--- Recorded data ---

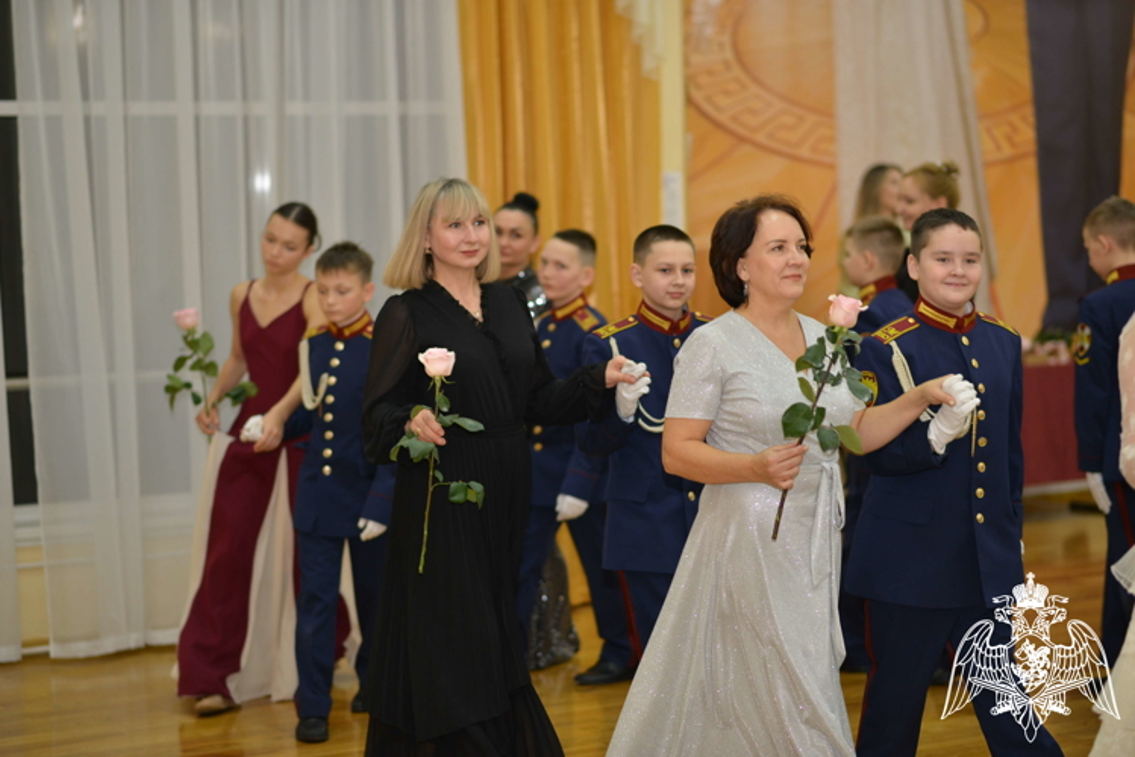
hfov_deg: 23.9
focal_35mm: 85
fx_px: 2681
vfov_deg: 16.1
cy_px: 378
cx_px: 568
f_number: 2
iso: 640
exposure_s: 1/160
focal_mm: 85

---

**Instructions to follow**
From the line containing "focal_35mm: 85" to the last line above, repeat every line exactly and nothing else.

**Result below**
focal_35mm: 85
fx_px: 2681
vfov_deg: 16.1
cy_px: 378
cx_px: 568
f_number: 2
iso: 640
exposure_s: 1/160
focal_mm: 85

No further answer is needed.